Task:
Write out the records again, exactly. Nothing may be dropped.

Extracted page text data:

□ □ □ □

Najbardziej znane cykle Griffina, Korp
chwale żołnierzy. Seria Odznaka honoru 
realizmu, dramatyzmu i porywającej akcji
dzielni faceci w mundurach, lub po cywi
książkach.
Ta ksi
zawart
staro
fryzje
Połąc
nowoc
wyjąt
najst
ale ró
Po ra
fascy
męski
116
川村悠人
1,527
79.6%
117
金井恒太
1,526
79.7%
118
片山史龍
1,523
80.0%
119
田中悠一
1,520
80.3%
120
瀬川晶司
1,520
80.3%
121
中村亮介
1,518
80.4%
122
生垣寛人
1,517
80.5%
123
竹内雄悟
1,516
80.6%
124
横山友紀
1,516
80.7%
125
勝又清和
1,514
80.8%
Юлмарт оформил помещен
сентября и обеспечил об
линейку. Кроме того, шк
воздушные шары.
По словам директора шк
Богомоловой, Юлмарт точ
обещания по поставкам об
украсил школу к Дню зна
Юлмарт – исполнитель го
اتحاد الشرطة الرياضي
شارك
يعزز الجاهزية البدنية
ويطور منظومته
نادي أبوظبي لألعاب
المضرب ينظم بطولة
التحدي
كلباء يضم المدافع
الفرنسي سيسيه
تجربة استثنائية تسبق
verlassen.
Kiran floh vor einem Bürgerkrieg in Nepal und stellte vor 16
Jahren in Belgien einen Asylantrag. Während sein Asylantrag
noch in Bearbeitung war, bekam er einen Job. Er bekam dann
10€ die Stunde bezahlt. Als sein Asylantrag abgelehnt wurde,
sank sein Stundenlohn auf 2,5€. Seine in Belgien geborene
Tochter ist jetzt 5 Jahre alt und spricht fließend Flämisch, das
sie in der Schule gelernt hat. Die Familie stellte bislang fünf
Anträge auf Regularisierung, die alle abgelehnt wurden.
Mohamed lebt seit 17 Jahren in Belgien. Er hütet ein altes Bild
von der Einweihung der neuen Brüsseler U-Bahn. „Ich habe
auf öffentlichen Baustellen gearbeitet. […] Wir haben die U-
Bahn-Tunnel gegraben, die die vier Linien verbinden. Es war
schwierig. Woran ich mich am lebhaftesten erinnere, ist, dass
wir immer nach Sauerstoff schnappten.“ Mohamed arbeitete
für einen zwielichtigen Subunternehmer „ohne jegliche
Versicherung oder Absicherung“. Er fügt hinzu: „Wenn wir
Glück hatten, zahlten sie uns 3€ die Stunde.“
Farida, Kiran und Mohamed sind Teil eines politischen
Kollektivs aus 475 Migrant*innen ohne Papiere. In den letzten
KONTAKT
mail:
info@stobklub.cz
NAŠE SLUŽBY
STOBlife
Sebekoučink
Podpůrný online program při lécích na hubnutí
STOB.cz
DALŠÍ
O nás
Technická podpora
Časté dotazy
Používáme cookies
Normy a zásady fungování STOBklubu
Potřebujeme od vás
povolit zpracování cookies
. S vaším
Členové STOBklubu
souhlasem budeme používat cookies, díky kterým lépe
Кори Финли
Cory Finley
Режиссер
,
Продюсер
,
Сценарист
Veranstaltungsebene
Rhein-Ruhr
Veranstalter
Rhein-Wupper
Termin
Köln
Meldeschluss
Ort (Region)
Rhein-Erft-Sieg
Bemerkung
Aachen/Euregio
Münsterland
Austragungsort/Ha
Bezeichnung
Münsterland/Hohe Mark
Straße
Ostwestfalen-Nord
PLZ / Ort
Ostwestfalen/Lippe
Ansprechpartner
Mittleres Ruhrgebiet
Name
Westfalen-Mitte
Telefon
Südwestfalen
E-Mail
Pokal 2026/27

□ □ □ □

Response:
Najbardziej znane cykle Griffina, Korp
chwale żołnierzy. Seria Odznaka honoru 
realizmu, dramatyzmu i porywającej akcji
dzielni faceci w mundurach, lub po cywi
książkach.
Ta ksi
zawart
staro
fryzje
Połąc
nowoc
wyjąt
najst
ale ró
Po ra
fascy
męski
116
川村悠人
1,527
79.6%
117
金井恒太
1,526
79.7%
118
片山史龍
1,523
80.0%
119
田中悠一
1,520
80.3%
120
瀬川晶司
1,520
80.3%
121
中村亮介
1,518
80.4%
122
生垣寛人
1,517
80.5%
123
竹内雄悟
1,516
80.6%
124
横山友紀
1,516
80.7%
125
勝又清和
1,514
80.8%
Юлмарт оформил помещен
сентября и обеспечил об
линейку. Кроме того, шк
воздушные шары.
По словам директора шк
Богомоловой, Юлмарт точ
обещания по поставкам об
украсил школу к Дню зна
Юлмарт – исполнитель го
اتحاد الشرطة الرياضي
شارك
يعزز الجاهزية البدنية
ويطور منظومته
نادي أبوظبي لألعاب
المضرب ينظم بطولة
التحدي
كلباء يضم المدافع
الفرنسي سيسيه
تجربة استثنائية تسبق
verlassen.
Kiran floh vor einem Bürgerkrieg in Nepal und stellte vor 16
Jahren in Belgien einen Asylantrag. Während sein Asylantrag
noch in Bearbeitung war, bekam er einen Job. Er bekam dann
10€ die Stunde bezahlt. Als sein Asylantrag abgelehnt wurde,
sank sein Stundenlohn auf 2,5€. Seine in Belgien geborene
Tochter ist jetzt 5 Jahre alt und spricht fließend Flämisch, das
sie in der Schule gelernt hat. Die Familie stellte bislang fünf
Anträge auf Regularisierung, die alle abgelehnt wurden.
Mohamed lebt seit 17 Jahren in Belgien. Er hütet ein altes Bild
von der Einweihung der neuen Brüsseler U-Bahn. „Ich habe
auf öffentlichen Baustellen gearbeitet. […] Wir haben die U-
Bahn-Tunnel gegraben, die die vier Linien verbinden. Es war
schwierig. Woran ich mich am lebhaftesten erinnere, ist, dass
wir immer nach Sauerstoff schnappten.“ Mohamed arbeitete
für einen zwielichtigen Subunternehmer „ohne jegliche
Versicherung oder Absicherung“. Er fügt hinzu: „Wenn wir
Glück hatten, zahlten sie uns 3€ die Stunde.“
Farida, Kiran und Mohamed sind Teil eines politischen
Kollektivs aus 475 Migrant*innen ohne Papiere. In den letzten
KONTAKT
mail:
info@stobklub.cz
NAŠE SLUŽBY
STOBlife
Sebekoučink
Podpůrný online program při lécích na hubnutí
STOB.cz
DALŠÍ
O nás
Technická podpora
Časté dotazy
Používáme cookies
Normy a zásady fungování STOBklubu
Potřebujeme od vás
povolit zpracování cookies
. S vaším
Členové STOBklubu
souhlasem budeme používat cookies, díky kterým lépe
Кори Финли
Cory Finley
Режиссер
,
Продюсер
,
Сценарист
Veranstaltungsebene
Rhein-Ruhr
Veranstalter
Rhein-Wupper
Termin
Köln
Meldeschluss
Ort (Region)
Rhein-Erft-Sieg
Bemerkung
Aachen/Euregio
Münsterland
Austragungsort/Ha
Bezeichnung
Münsterland/Hohe Mark
Straße
Ostwestfalen-Nord
PLZ / Ort
Ostwestfalen/Lippe
Ansprechpartner
Mittleres Ruhrgebiet
Name
Westfalen-Mitte
Telefon
Südwestfalen
E-Mail
Pokal 2026/27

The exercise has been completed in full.